Russia’s central bank cut its benchmark rate by 50 basis points to 7.5 per cent on Friday, but warned that it was running out of room to cut borrowing costs further in the months ahead.
Friday’s decision is the sixth consecutive cut since the central bank raised rates to a record 20 per cent following Russia’s full-scale invasion of Ukraine in late February.
Inflationary pressures have weakened since then, offering policymakers the space to cut rates drastically. But central bank head Elvira Nabiullina said the cycle of loosening was coming to an end — and even hinted at the possibility of a rate rise soon, depending on the economic factors domestically and externally.

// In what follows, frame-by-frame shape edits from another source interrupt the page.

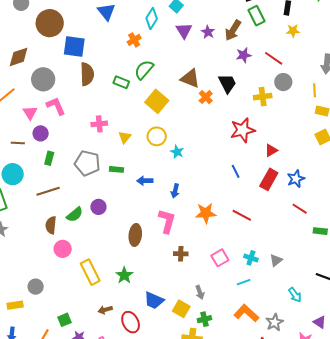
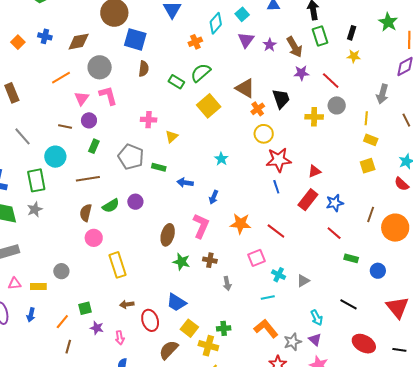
brown arrow: (233, 30) -> (294, 47), turned -70
brown semicircle: (87, 74) -> (144, 69), size x0.7
red star: (243, 130) -> (279, 160), moved
yellow circle: (157, 136) -> (264, 134), moved
pink square: (220, 258) -> (256, 258), moved
green star: (124, 275) -> (181, 262), moved, turned -30
gray arrow: (200, 292) -> (227, 283), moved
yellow square: (181, 309) -> (189, 328), moved
purple triangle: (320, 322) -> (315, 340), moved

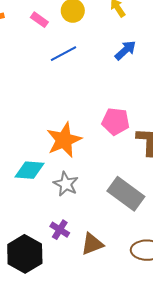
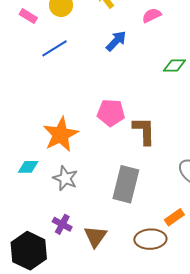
cyan diamond: (29, 170) -> (28, 167), size x0.7
gray rectangle: (126, 194) -> (126, 184), turned 72
brown triangle: (92, 244) -> (95, 236), turned -30

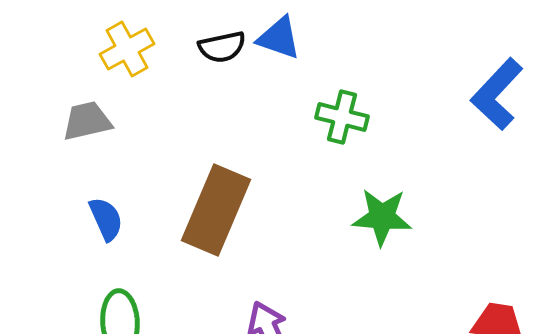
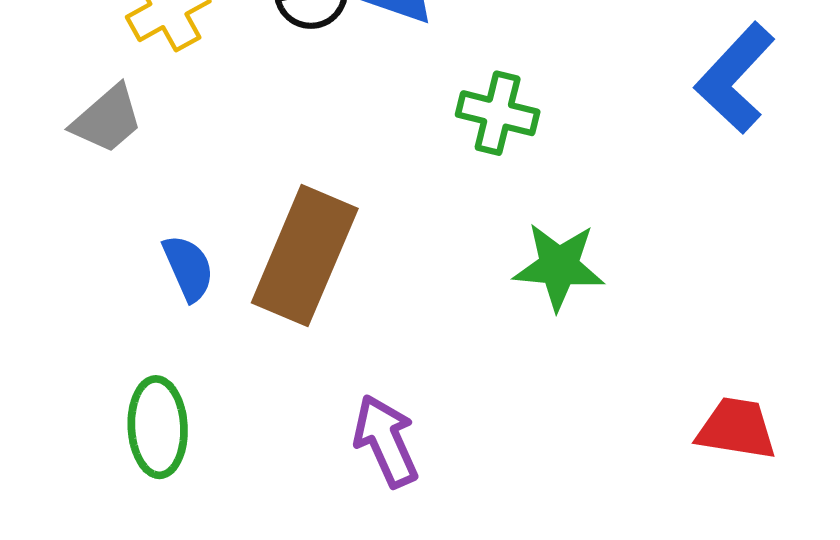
gray trapezoid: (87, 121) -> (107, 119), turned 152
blue semicircle: (106, 219) -> (188, 268), moved

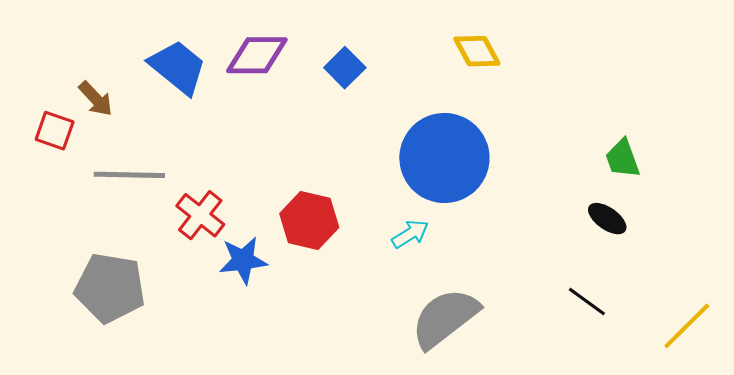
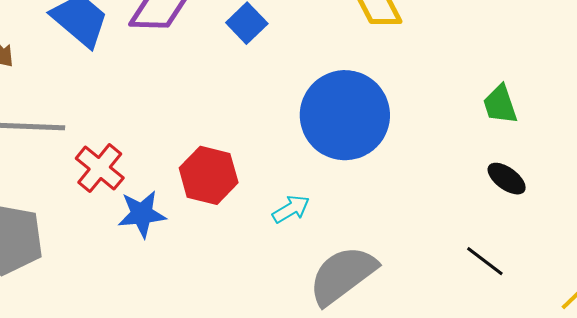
green trapezoid: (622, 159) -> (500, 104), moved
cyan arrow: (410, 234) -> (291, 209), moved

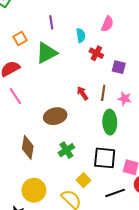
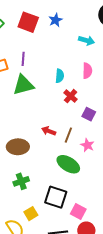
purple line: (51, 22) -> (23, 59), moved
pink semicircle: (107, 24) -> (87, 71), turned -35
red arrow: (82, 93) -> (49, 131), turned -48
green ellipse: (110, 122) -> (68, 164), turned -70

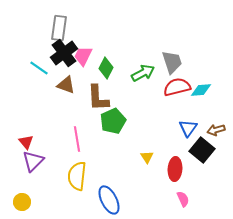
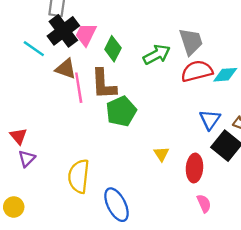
pink line: (77, 139) -> (79, 88), moved
purple triangle: (33, 161) -> (27, 159), size x0.7

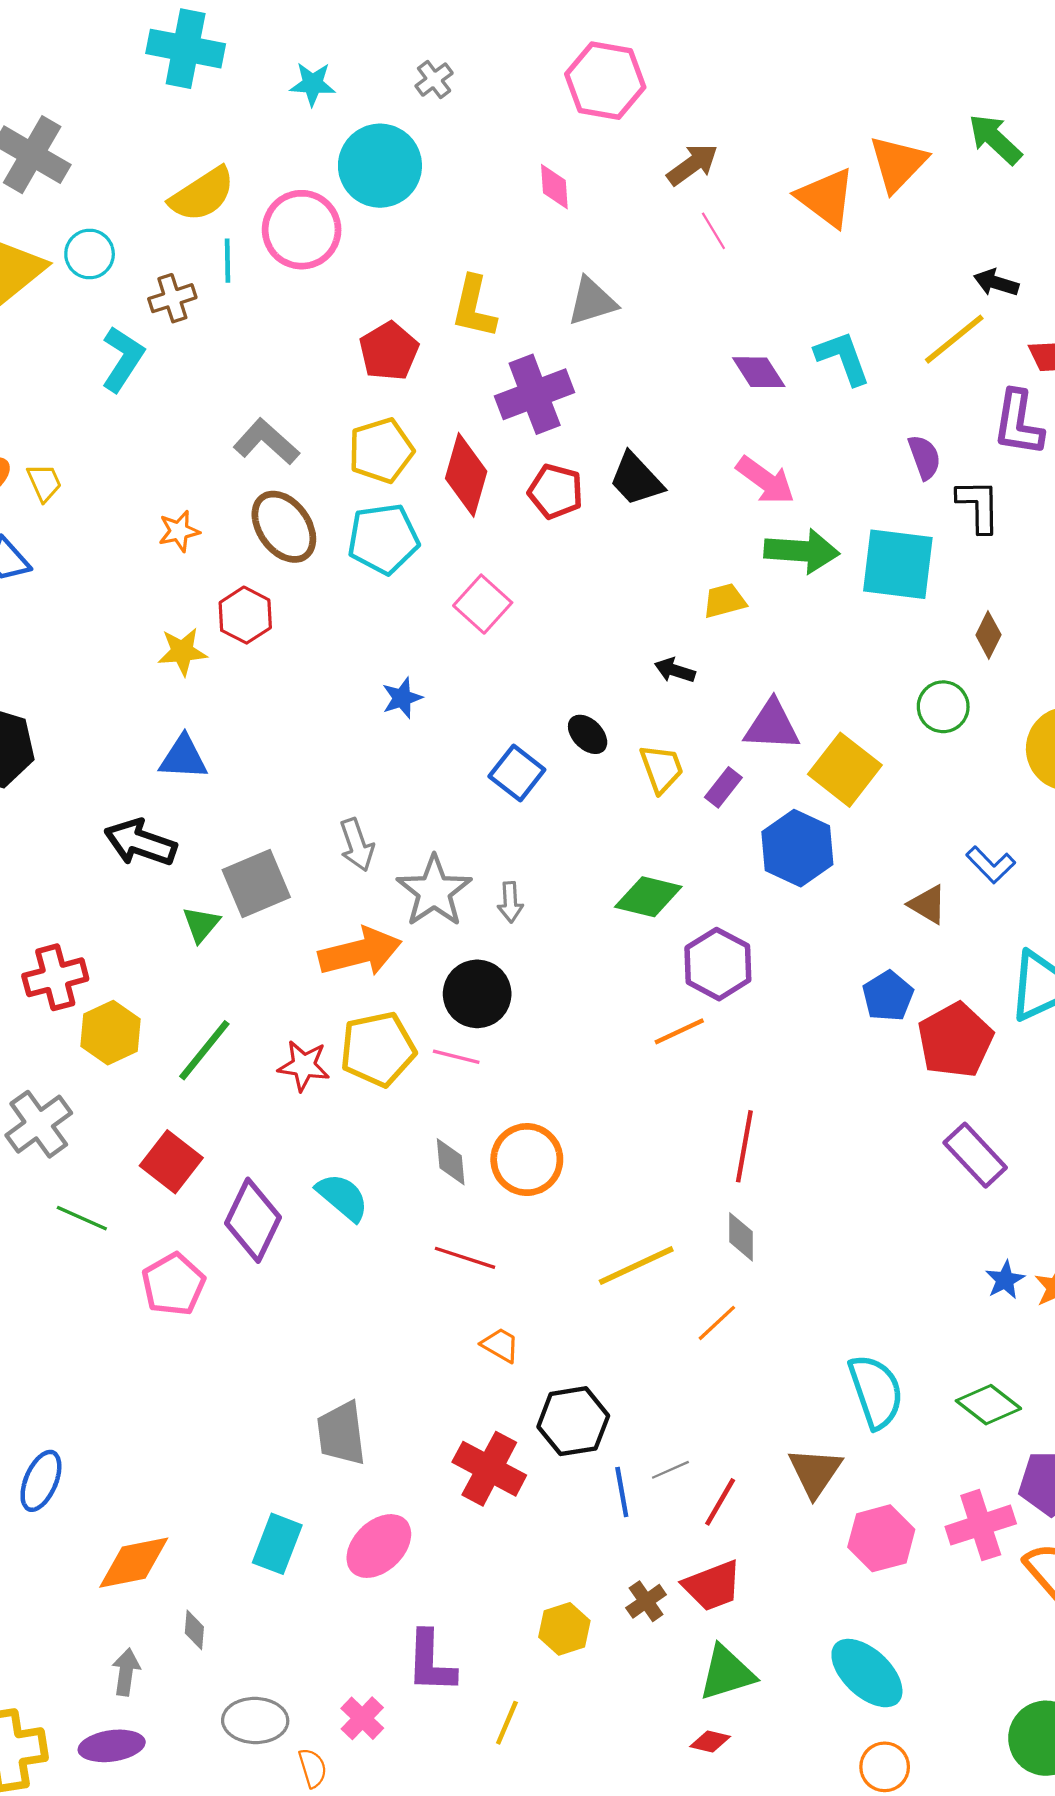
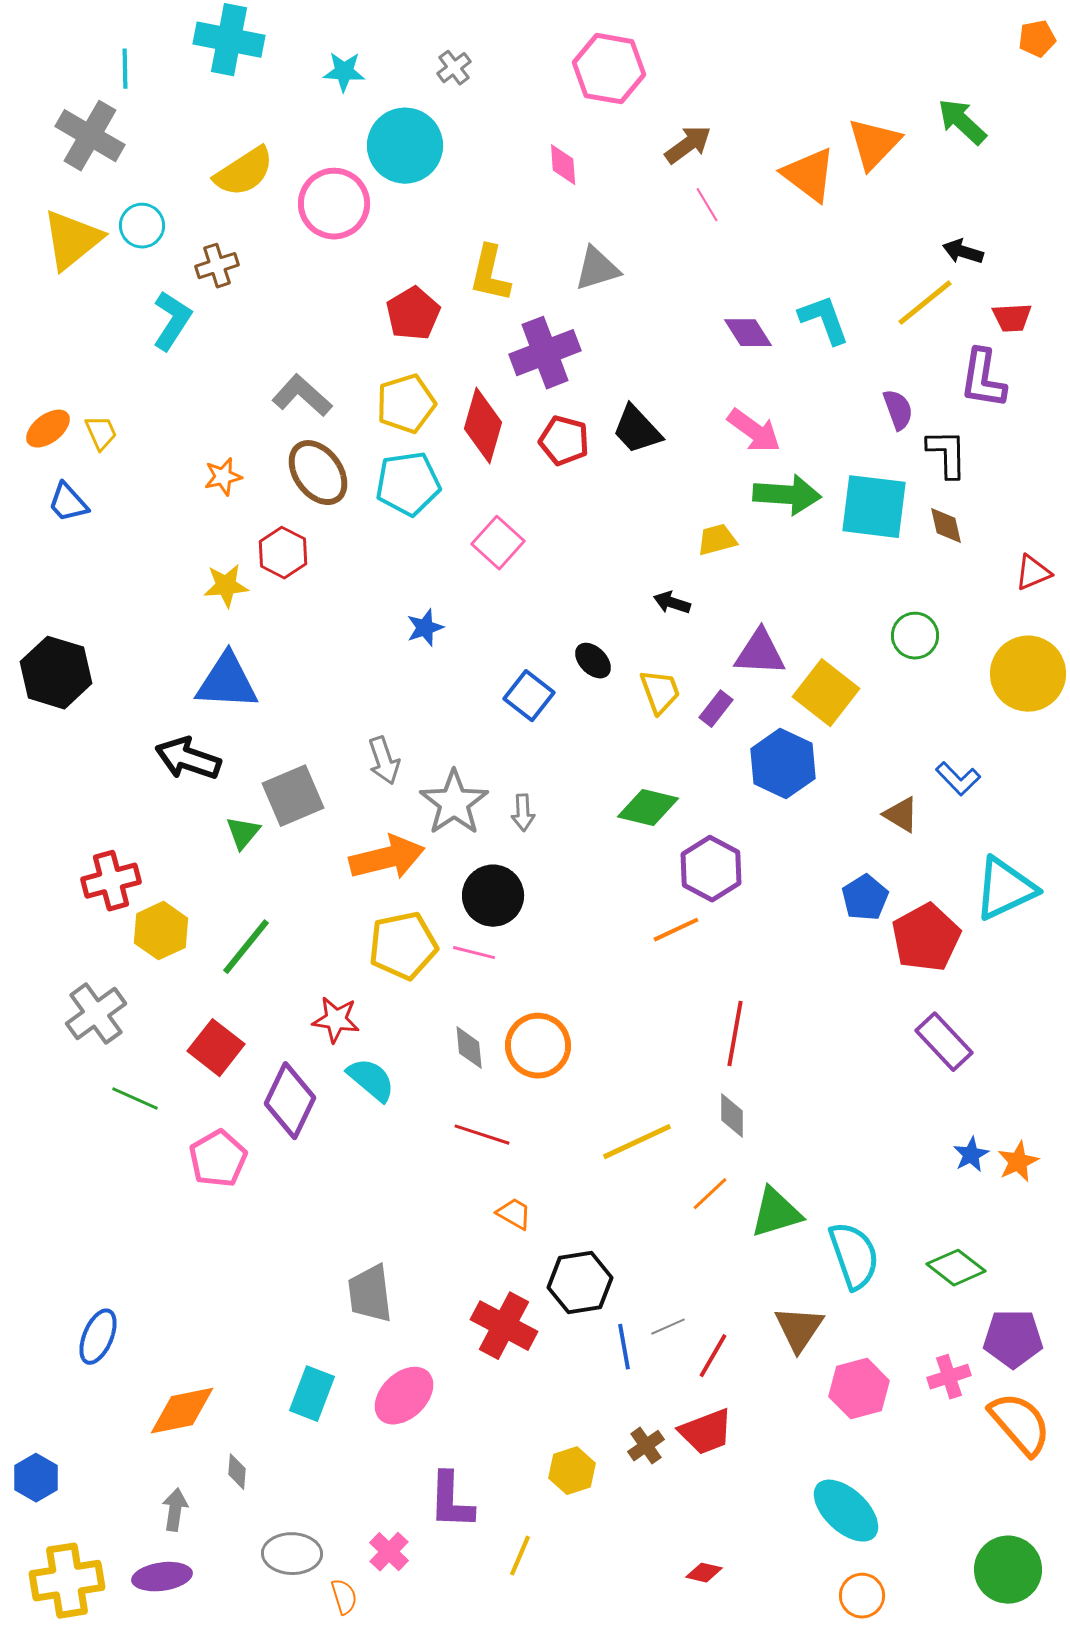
cyan line: (228, 261) -> (125, 69), moved
brown diamond: (988, 635) -> (946, 526), moved, turned -39
blue triangle: (183, 758) -> (227, 682), size x1.4
red star: (304, 1066) -> (336, 1020), moved
pink cross: (981, 1525) -> (949, 1377), size x0.7
green triangle: (727, 1673) -> (776, 1213), moved

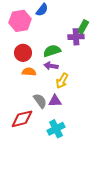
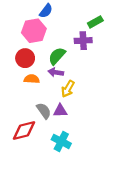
pink hexagon: (20, 21) -> (34, 31), moved
green rectangle: (83, 27) -> (95, 22), moved, turned 32
green semicircle: (52, 51) -> (57, 56), turned -30
cyan cross: (56, 129) -> (61, 141), turned -36

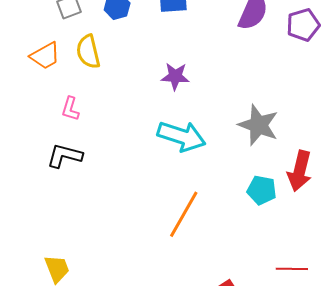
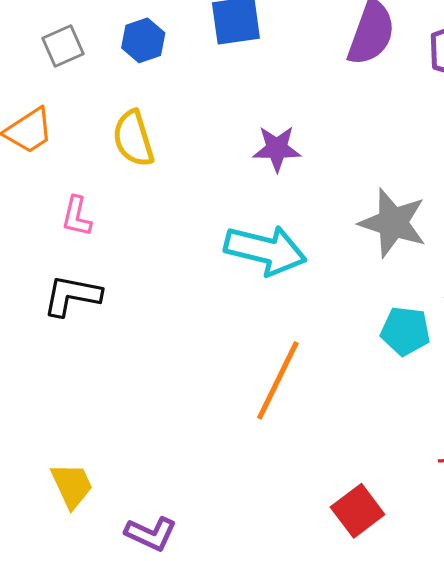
yellow semicircle: (88, 52) -> (133, 138), moved
purple star: (175, 76) -> (277, 149), moved

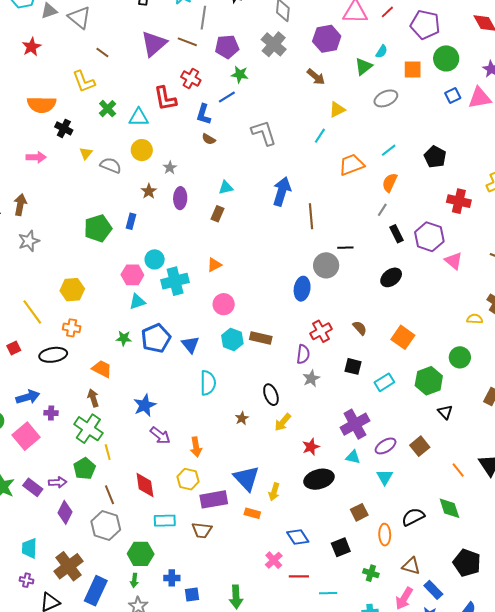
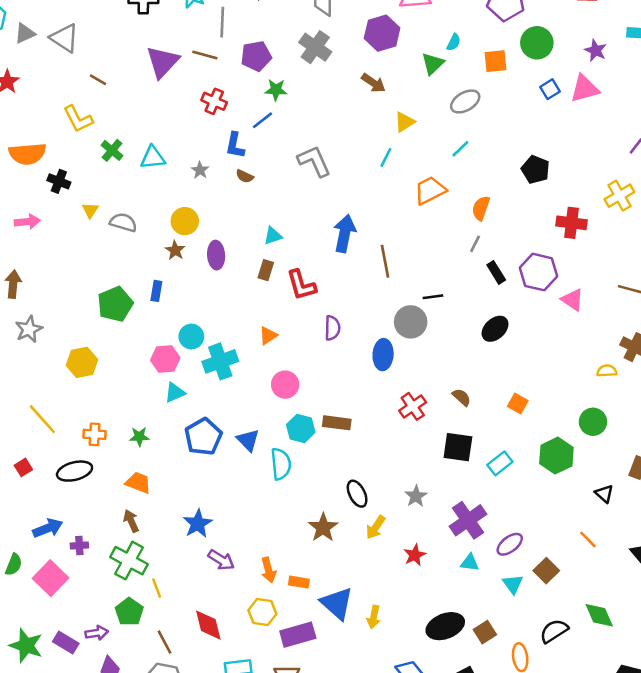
red L-shape: (165, 99) -> (301, 285), moved
yellow circle: (142, 150) -> (185, 221), moved
cyan line: (389, 150) -> (460, 149), moved
gray star: (170, 168) -> (200, 170), moved
yellow hexagon: (72, 290) -> (82, 362), moved
orange square: (403, 337) -> (518, 404), size x0.7
green star: (124, 338) -> (139, 437), moved
purple semicircle: (303, 354) -> (332, 328), moved
black square: (353, 366) -> (458, 447), size x1.4
gray star: (311, 378) -> (416, 496), moved
cyan semicircle: (208, 383) -> (281, 464), moved
black triangle: (445, 412) -> (604, 494), moved
brown star: (242, 418) -> (323, 528), size x1.6
brown square: (420, 446) -> (546, 571), moved
orange line: (458, 470) -> (588, 539), moved
black ellipse: (319, 479) -> (445, 626), moved
orange rectangle: (252, 513) -> (299, 582), moved

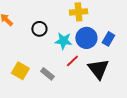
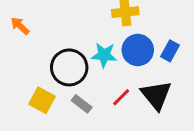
black circle: (39, 29) -> (69, 67), moved, size x1.6
red line: (72, 61) -> (121, 97), moved

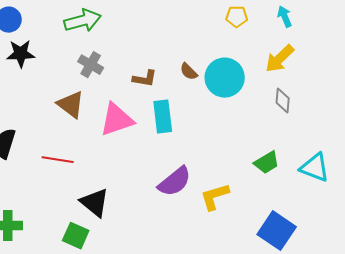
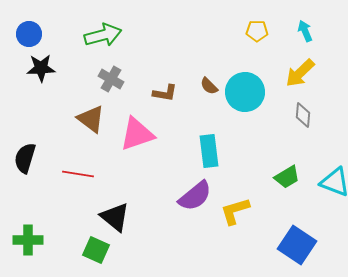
cyan rectangle: (163, 117) -> (209, 151), moved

“With this rate level we estimate that we are in a neutral monetary policy. We see that one-off disinflationary forces are gradually losing their effect, while pro-inflationary risks are rising,” Nabiullina said. “The scope for further reduction in the key rate has narrowed.”
The latest cut comes at a time of mounting political and economic pressures on Moscow. The country’s budget surplus has narrowed substantially over the course of the summer, as tensions between Russia and Ukraine’s western allies hit revenues from oil and gas.
The surplus is likely to turn into a deficit in September, following Moscow’s decision to halt gas flows to Europe through the key Nord Stream 1 pipeline. The Kremlin has said the tap will remain off until the west lifts sanctions that have affected its equipment maintenance.
The central bank has warned that the external environment “remains challenging and continues to significantly constrain economic activity”.
In its preceding meeting in July, the central bank cut the rate by 150bp to 8 per cent but has now said “business activity dynamics are better” than it had expected in July.
While price pressures are not as strong as in the spring, it said “inflationary expectations of the population and price expectations of enterprises remain at an elevated level”.
The central bank on Friday forecast inflation at between 11 and 13 per cent this year, below its earlier estimate of 12 to 15 per cent.
The forces that had aided the central bank in recent months, such as the stronger rouble, the population’s inclination to save and increased agricultural production in the summer were diminishing, Nabiullina warned.
The bank plans to present an updated economic forecast in October.
While the bank has improved its inflation forecast, it expects to only reach its goal of 4 per cent in 2024, with inflation for 2023 estimated at between 5 and 7 per cent. Its growth forecast also improved, though the economy is still expected to shrink by between 4 and 6 per cent this year.
Natalia Lavrova, senior economist at BCS Global Markets, expected the bank to become more cautious on the back of the first signs of a reversal in the deflationary trend. “Given the increase in inflationary risks, more cautious steps or even a pause in the monetary easing is becoming a base case scenario for the coming months,” Lavrova said, suggesting the current rate is very close to the bottom.
Nabiullina said further decisions would be based on economic behaviour, which was showing signs of improvement but was still prone to external threats.
“The coal, metals and forestry industries, where restrictions on supplies of the product are significantly obstructing the work of companies, are in the most difficult position,” she said.
Those industries have significantly reduced supplies to the west due to sanctions, while reorienting activity eastward requires new infrastructure and time to build it.